§ Input data
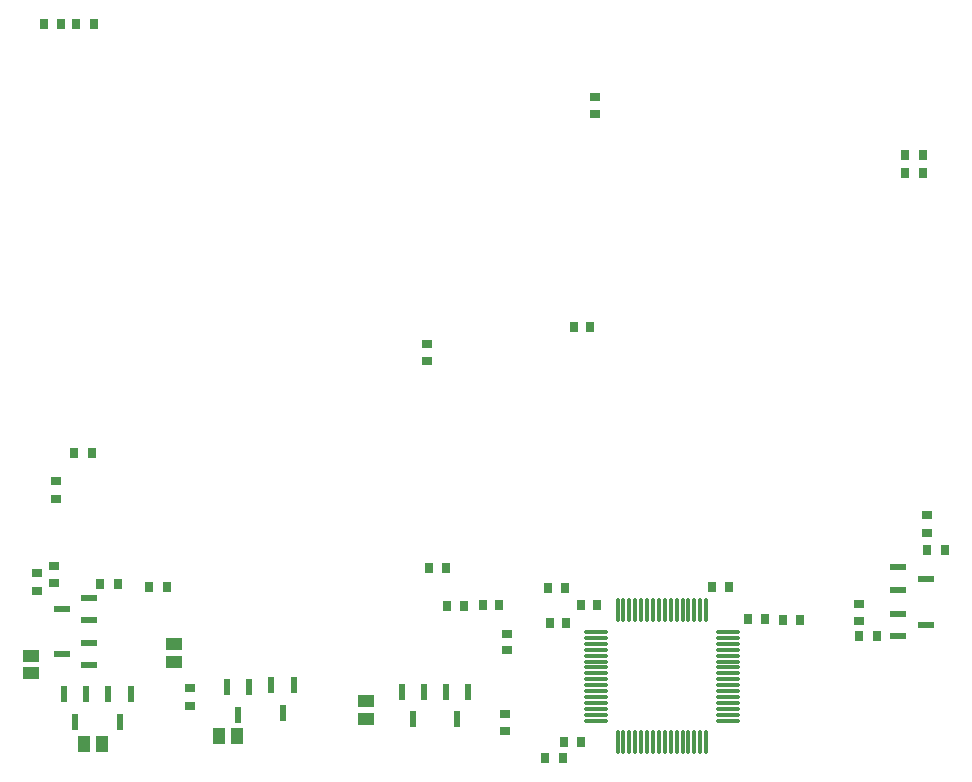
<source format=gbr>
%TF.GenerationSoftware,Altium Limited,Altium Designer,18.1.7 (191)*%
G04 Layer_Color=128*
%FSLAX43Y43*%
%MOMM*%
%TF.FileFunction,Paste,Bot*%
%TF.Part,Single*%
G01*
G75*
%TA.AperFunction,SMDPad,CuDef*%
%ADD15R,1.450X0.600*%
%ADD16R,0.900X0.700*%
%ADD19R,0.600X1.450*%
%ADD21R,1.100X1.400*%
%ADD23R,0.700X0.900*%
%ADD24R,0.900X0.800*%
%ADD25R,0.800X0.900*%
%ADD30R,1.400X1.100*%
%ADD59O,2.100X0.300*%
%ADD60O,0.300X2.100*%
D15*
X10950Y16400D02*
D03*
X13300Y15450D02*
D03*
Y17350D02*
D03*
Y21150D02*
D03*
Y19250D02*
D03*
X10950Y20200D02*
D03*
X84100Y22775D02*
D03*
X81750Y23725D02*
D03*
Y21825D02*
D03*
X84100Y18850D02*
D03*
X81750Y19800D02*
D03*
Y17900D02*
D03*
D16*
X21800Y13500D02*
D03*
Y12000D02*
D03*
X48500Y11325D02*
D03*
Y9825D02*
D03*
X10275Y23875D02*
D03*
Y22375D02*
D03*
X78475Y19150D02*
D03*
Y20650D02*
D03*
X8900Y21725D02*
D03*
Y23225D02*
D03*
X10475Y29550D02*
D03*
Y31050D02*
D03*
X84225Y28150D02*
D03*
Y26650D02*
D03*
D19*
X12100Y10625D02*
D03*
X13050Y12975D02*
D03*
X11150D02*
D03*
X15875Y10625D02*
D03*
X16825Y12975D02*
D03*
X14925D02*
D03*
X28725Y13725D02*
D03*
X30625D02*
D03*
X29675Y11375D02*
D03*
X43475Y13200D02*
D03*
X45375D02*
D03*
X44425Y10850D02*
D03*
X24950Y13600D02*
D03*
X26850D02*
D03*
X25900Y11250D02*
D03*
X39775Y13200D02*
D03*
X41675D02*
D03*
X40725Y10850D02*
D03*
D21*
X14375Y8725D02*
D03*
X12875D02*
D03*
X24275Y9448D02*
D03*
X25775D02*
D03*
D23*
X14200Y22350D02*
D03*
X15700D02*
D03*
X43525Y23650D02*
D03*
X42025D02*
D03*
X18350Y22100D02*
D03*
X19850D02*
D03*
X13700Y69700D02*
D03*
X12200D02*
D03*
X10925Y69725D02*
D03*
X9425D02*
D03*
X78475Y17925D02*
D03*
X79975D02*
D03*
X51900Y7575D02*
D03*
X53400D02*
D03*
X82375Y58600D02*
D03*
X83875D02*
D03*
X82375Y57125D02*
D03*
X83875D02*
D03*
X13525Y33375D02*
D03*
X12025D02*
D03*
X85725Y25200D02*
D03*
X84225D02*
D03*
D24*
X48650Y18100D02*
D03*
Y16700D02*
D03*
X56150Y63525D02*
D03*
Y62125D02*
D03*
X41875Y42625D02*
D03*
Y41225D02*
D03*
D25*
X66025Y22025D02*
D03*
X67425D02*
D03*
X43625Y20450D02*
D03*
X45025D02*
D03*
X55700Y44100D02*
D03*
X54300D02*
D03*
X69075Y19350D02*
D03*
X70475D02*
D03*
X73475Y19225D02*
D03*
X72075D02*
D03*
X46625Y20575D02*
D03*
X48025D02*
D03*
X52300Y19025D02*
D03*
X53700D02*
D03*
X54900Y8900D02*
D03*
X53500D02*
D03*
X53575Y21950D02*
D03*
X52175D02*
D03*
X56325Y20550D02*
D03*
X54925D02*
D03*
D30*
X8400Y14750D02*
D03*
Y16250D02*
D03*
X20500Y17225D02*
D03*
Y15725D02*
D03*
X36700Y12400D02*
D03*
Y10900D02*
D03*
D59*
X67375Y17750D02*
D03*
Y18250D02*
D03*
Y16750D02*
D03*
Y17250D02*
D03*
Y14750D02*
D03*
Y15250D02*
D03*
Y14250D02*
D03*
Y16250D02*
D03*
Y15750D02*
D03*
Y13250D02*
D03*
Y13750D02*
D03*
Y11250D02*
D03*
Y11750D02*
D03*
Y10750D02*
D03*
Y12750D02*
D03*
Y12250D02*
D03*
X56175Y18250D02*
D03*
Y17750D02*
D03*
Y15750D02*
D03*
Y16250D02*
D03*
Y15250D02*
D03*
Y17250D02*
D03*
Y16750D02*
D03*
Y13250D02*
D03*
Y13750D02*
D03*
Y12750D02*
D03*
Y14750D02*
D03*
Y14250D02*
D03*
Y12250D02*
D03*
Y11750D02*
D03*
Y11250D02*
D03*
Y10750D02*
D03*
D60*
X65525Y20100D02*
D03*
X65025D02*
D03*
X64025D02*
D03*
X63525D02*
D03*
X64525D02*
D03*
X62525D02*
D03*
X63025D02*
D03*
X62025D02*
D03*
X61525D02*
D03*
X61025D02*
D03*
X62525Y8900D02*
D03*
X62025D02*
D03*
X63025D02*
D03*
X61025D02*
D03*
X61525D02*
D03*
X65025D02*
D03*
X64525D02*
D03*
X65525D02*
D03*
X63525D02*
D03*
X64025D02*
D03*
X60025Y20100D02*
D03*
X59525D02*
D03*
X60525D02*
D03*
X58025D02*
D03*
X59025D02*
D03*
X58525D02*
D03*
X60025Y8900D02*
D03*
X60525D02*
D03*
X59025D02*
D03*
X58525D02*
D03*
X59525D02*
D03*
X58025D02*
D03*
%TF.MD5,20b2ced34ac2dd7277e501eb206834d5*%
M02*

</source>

§ Required work
Where an entry holds a picture, leave the picture out and output the rest exactly.

§ Reply
<source format=gbr>
%TF.GenerationSoftware,Altium Limited,Altium Designer,18.1.7 (191)*%
G04 Layer_Color=128*
%FSLAX43Y43*%
%MOMM*%
%TF.FileFunction,Paste,Bot*%
%TF.Part,Single*%
G01*
G75*
%TA.AperFunction,SMDPad,CuDef*%
%ADD15R,1.450X0.600*%
%ADD16R,0.900X0.700*%
%ADD19R,0.600X1.450*%
%ADD21R,1.100X1.400*%
%ADD23R,0.700X0.900*%
%ADD24R,0.900X0.800*%
%ADD25R,0.800X0.900*%
%ADD30R,1.400X1.100*%
%ADD59O,2.100X0.300*%
%ADD60O,0.300X2.100*%
D15*
X10950Y16400D02*
D03*
X13300Y15450D02*
D03*
Y17350D02*
D03*
Y21150D02*
D03*
Y19250D02*
D03*
X10950Y20200D02*
D03*
X84100Y22775D02*
D03*
X81750Y23725D02*
D03*
Y21825D02*
D03*
X84100Y18850D02*
D03*
X81750Y19800D02*
D03*
Y17900D02*
D03*
D16*
X21800Y13500D02*
D03*
Y12000D02*
D03*
X48500Y11325D02*
D03*
Y9825D02*
D03*
X10275Y23875D02*
D03*
Y22375D02*
D03*
X78475Y19150D02*
D03*
Y20650D02*
D03*
X8900Y21725D02*
D03*
Y23225D02*
D03*
X10475Y29550D02*
D03*
Y31050D02*
D03*
X84225Y28150D02*
D03*
Y26650D02*
D03*
D19*
X12100Y10625D02*
D03*
X13050Y12975D02*
D03*
X11150D02*
D03*
X15875Y10625D02*
D03*
X16825Y12975D02*
D03*
X14925D02*
D03*
X28725Y13725D02*
D03*
X30625D02*
D03*
X29675Y11375D02*
D03*
X43475Y13200D02*
D03*
X45375D02*
D03*
X44425Y10850D02*
D03*
X24950Y13600D02*
D03*
X26850D02*
D03*
X25900Y11250D02*
D03*
X39775Y13200D02*
D03*
X41675D02*
D03*
X40725Y10850D02*
D03*
D21*
X14375Y8725D02*
D03*
X12875D02*
D03*
X24275Y9448D02*
D03*
X25775D02*
D03*
D23*
X14200Y22350D02*
D03*
X15700D02*
D03*
X43525Y23650D02*
D03*
X42025D02*
D03*
X18350Y22100D02*
D03*
X19850D02*
D03*
X13700Y69700D02*
D03*
X12200D02*
D03*
X10925Y69725D02*
D03*
X9425D02*
D03*
X78475Y17925D02*
D03*
X79975D02*
D03*
X51900Y7575D02*
D03*
X53400D02*
D03*
X82375Y58600D02*
D03*
X83875D02*
D03*
X82375Y57125D02*
D03*
X83875D02*
D03*
X13525Y33375D02*
D03*
X12025D02*
D03*
X85725Y25200D02*
D03*
X84225D02*
D03*
D24*
X48650Y18100D02*
D03*
Y16700D02*
D03*
X56150Y63525D02*
D03*
Y62125D02*
D03*
X41875Y42625D02*
D03*
Y41225D02*
D03*
D25*
X66025Y22025D02*
D03*
X67425D02*
D03*
X43625Y20450D02*
D03*
X45025D02*
D03*
X55700Y44100D02*
D03*
X54300D02*
D03*
X69075Y19350D02*
D03*
X70475D02*
D03*
X73475Y19225D02*
D03*
X72075D02*
D03*
X46625Y20575D02*
D03*
X48025D02*
D03*
X52300Y19025D02*
D03*
X53700D02*
D03*
X54900Y8900D02*
D03*
X53500D02*
D03*
X53575Y21950D02*
D03*
X52175D02*
D03*
X56325Y20550D02*
D03*
X54925D02*
D03*
D30*
X8400Y14750D02*
D03*
Y16250D02*
D03*
X20500Y17225D02*
D03*
Y15725D02*
D03*
X36700Y12400D02*
D03*
Y10900D02*
D03*
D59*
X67375Y17750D02*
D03*
Y18250D02*
D03*
Y16750D02*
D03*
Y17250D02*
D03*
Y14750D02*
D03*
Y15250D02*
D03*
Y14250D02*
D03*
Y16250D02*
D03*
Y15750D02*
D03*
Y13250D02*
D03*
Y13750D02*
D03*
Y11250D02*
D03*
Y11750D02*
D03*
Y10750D02*
D03*
Y12750D02*
D03*
Y12250D02*
D03*
X56175Y18250D02*
D03*
Y17750D02*
D03*
Y15750D02*
D03*
Y16250D02*
D03*
Y15250D02*
D03*
Y17250D02*
D03*
Y16750D02*
D03*
Y13250D02*
D03*
Y13750D02*
D03*
Y12750D02*
D03*
Y14750D02*
D03*
Y14250D02*
D03*
Y12250D02*
D03*
Y11750D02*
D03*
Y11250D02*
D03*
Y10750D02*
D03*
D60*
X65525Y20100D02*
D03*
X65025D02*
D03*
X64025D02*
D03*
X63525D02*
D03*
X64525D02*
D03*
X62525D02*
D03*
X63025D02*
D03*
X62025D02*
D03*
X61525D02*
D03*
X61025D02*
D03*
X62525Y8900D02*
D03*
X62025D02*
D03*
X63025D02*
D03*
X61025D02*
D03*
X61525D02*
D03*
X65025D02*
D03*
X64525D02*
D03*
X65525D02*
D03*
X63525D02*
D03*
X64025D02*
D03*
X60025Y20100D02*
D03*
X59525D02*
D03*
X60525D02*
D03*
X58025D02*
D03*
X59025D02*
D03*
X58525D02*
D03*
X60025Y8900D02*
D03*
X60525D02*
D03*
X59025D02*
D03*
X58525D02*
D03*
X59525D02*
D03*
X58025D02*
D03*
%TF.MD5,20b2ced34ac2dd7277e501eb206834d5*%
M02*

</source>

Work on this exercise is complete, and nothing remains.